Review: Rode Stereo Videomic X
It’s still got a 3.5mm output, but that’s the only concession in this otherwise completely professional new addition to Rode’s Videomic line.
Though mics from Rode’s Videomic series have found their way into most video camera bags, the third addition to its Stereo Videomic line, the X, shows a real commitment to professional folk. For one, it has balanced stereo outputs on mini-XLR connectors that can interface with professional gear, and also be used to feed the mic phantom power. When there’s no phantom power on hand, or you’re using the stereo 3.5mm output jack instead, power is supplied by a 9V battery, securely housed behind a metal door.
The two 1/2-inch, externally-biased, true condenser cardioid capsules are acoustically matched. And unlike some other stereo mics, including the ones that come attached to a lot of portable recorders, it doesn’t exhibit any phase issues — it’s real broadcast-quality sound, mated to Rode’s incredibly quiet electronics. It’s not Rode’s quietest mic, but its Equivalent Noise Level of 12dBA is very good. It can also handle a maximum 143dB SPL, which is very healthy, and necessary when you’re out in the field surrounded by sources with an unknown dynamic range and output. The onboard preamp also has a -10dB cut and a clean +20dB level boost to accommodate different sources and recording devices.
The level select button is one of four on the back of the unit housing. The others are power on/off, high-pass filter and high shelf. The buttons toggle through each setting, with mini LEDs denoting the selected position. It’s a great system, and better than the traditional sliding switches.
Rode’s slightly older Stereo Videomic Pro houses its X-Y capsules in a cage, with the whole unit, including preamplifier, suspended by rubber bands. The X version shows how serious Rode is taking these sound-for-video accessories. The all-aluminium body is ruggedly built, and has an upward tilt to accommodate both capsules in a perfectly stacked, 90° X-Y pattern without any interference between them.
Both capsules have individual shockmounts in a mini-Rycote Lyre setup made of a single piece of thermoplastic. They’re much hardier than any rubber band suspension system, and work far better too. Plus, the suspension mounts clip into place rather than being glued, suggesting they could be replaced if damaged down the track. The Stereo Videomic X does come with a 10-year warranty too, so you’re well covered in any case.
The whole unit weighs 300g, which is less than a quarter of the weight of typical small DSLR and zoom combo. Everything adds up, but for the solid construction and level of audio quality you get from the Stereo Videomic X, it’s not too much to bear.
POP ON A SHIELD
The naked capsules are much more resistant to wind noise than the Zoom H6’s, for instance. And once you put on the pop shield, it cuts out any short gusts quite comfortably. It’s made of durable foam that won’t rip, and has a layer of rubber hexagonal webbing that extends around the shield for extra protection. The rubber-coated, plastic mouth swallows up the X comfortably, with the inside of the foam cut out perfectly to accommodate the exact shape of the capsules. It clips on with the grip of grandma’s teeth; firm, but no trouble prying off.

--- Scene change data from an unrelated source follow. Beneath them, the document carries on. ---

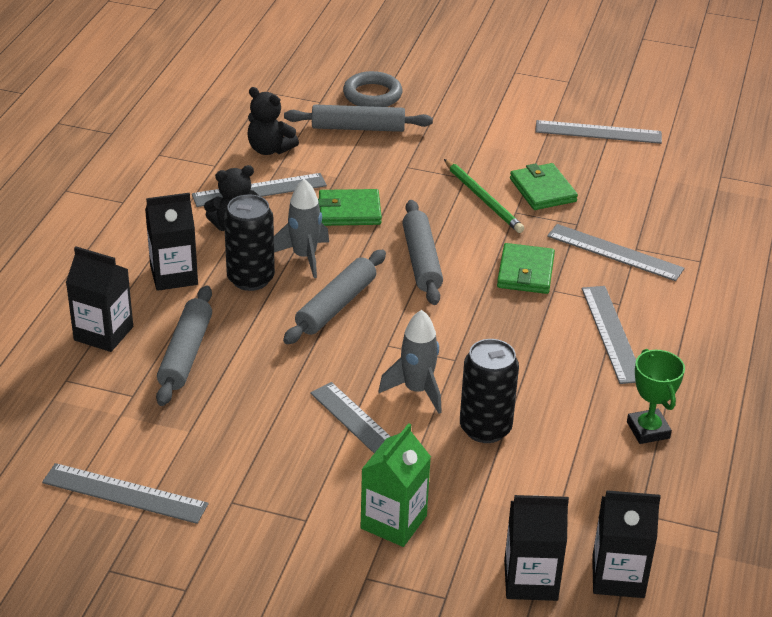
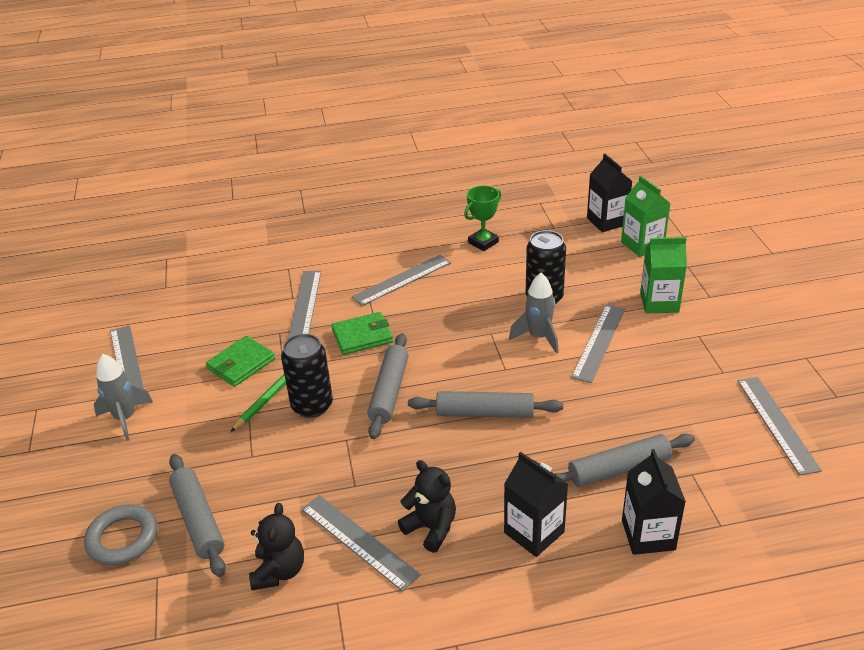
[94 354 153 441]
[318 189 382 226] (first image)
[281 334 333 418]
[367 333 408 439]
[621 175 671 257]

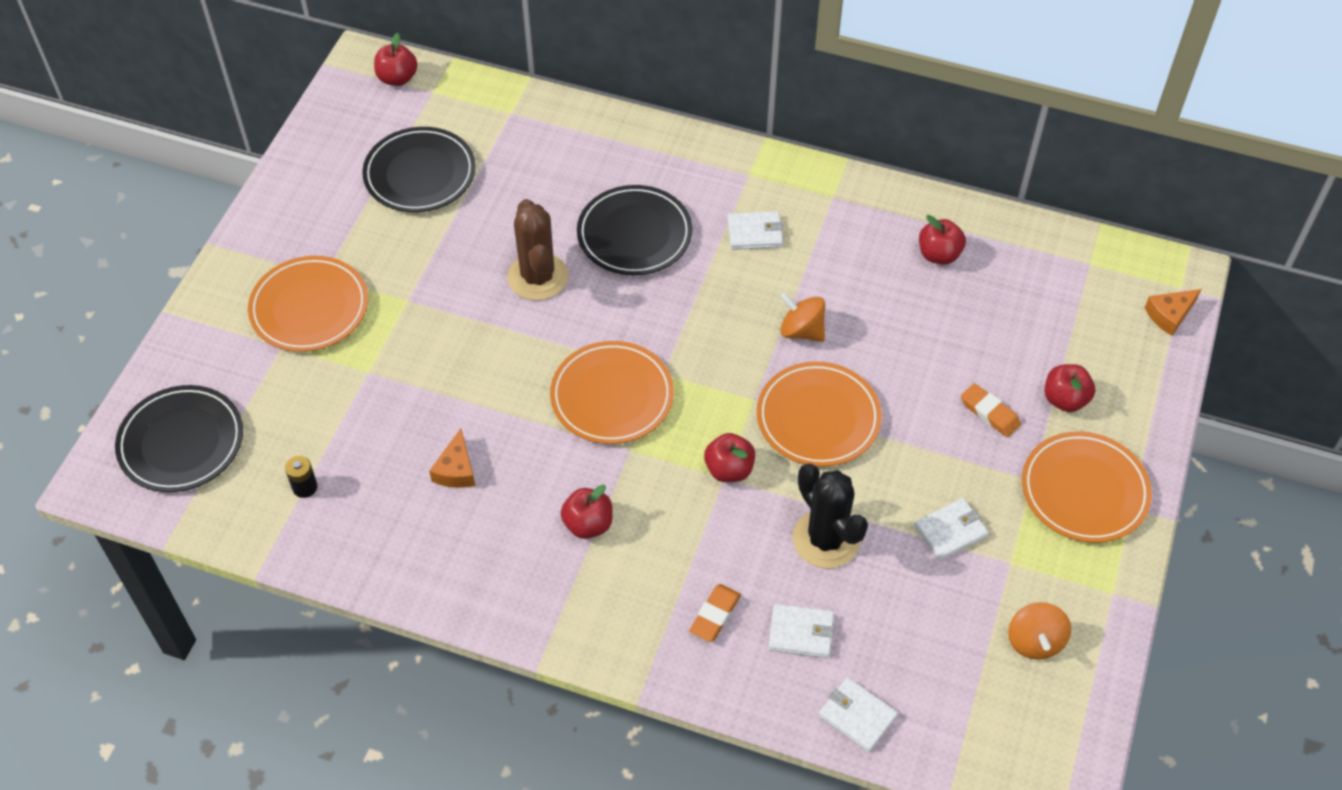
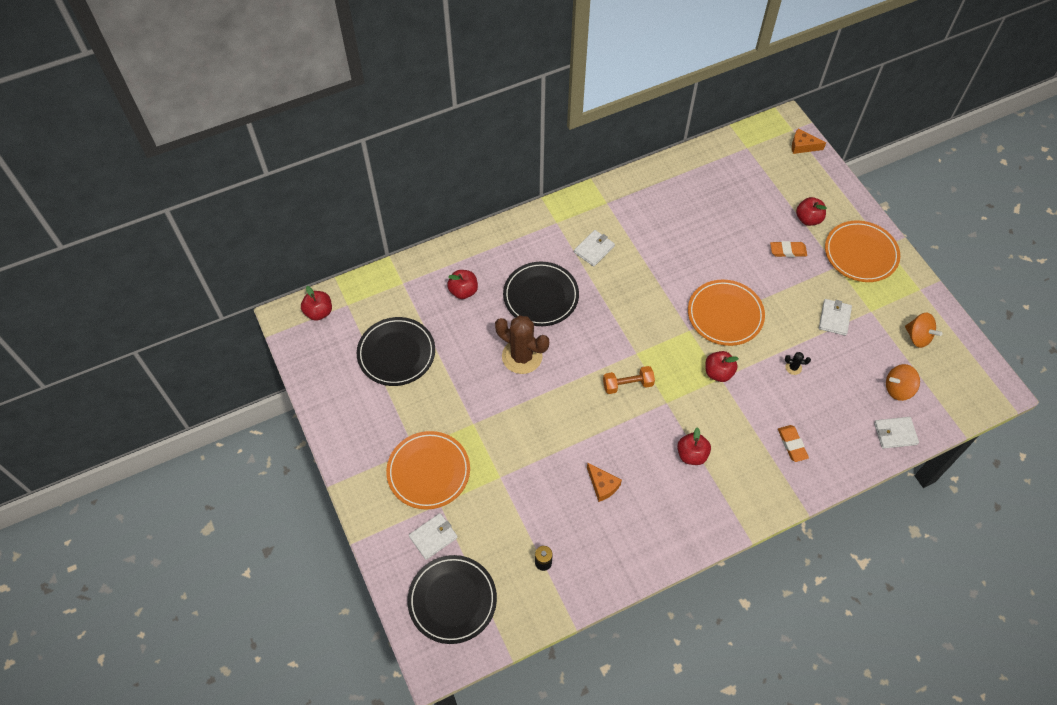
[447 270 478 299]
[792 129 826 154]
[886 364 920 401]
[603 366 655 394]
[785 352 811 375]
[409 513 458 560]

With the dead cat wind shield on, I could swing the mic right past a fan blasting on high, without any adverse affect. You’d have to have be in the midst of a gale to have any issue. To compensate for any loss of high end with the wind shield on, Rode has incorporated a switchable +6dB high-shelf filter.
There’s also a two-stage high-pass filter, with what sounds like quite a steep dB/oct slope. It’s useful for chopping out nearby low rumbling noises — road noises, air conditioners, the usual occupational hazards. It’s not a foolproof solution, but necessary to have. The higher 150Hz setting does cut out a chunk of the low end in a male voice, so just watch that depending on the talent in front of the camera.
As far as cons go, you could note the lack of mini-XLR cables. But that’s like looking a gift horse in the mouth. The 3.5mm spiral connector will suffice for most users. And it’s a great-sounding stereo mic, worth the money, especially since you get every other custom accessory you need in the box.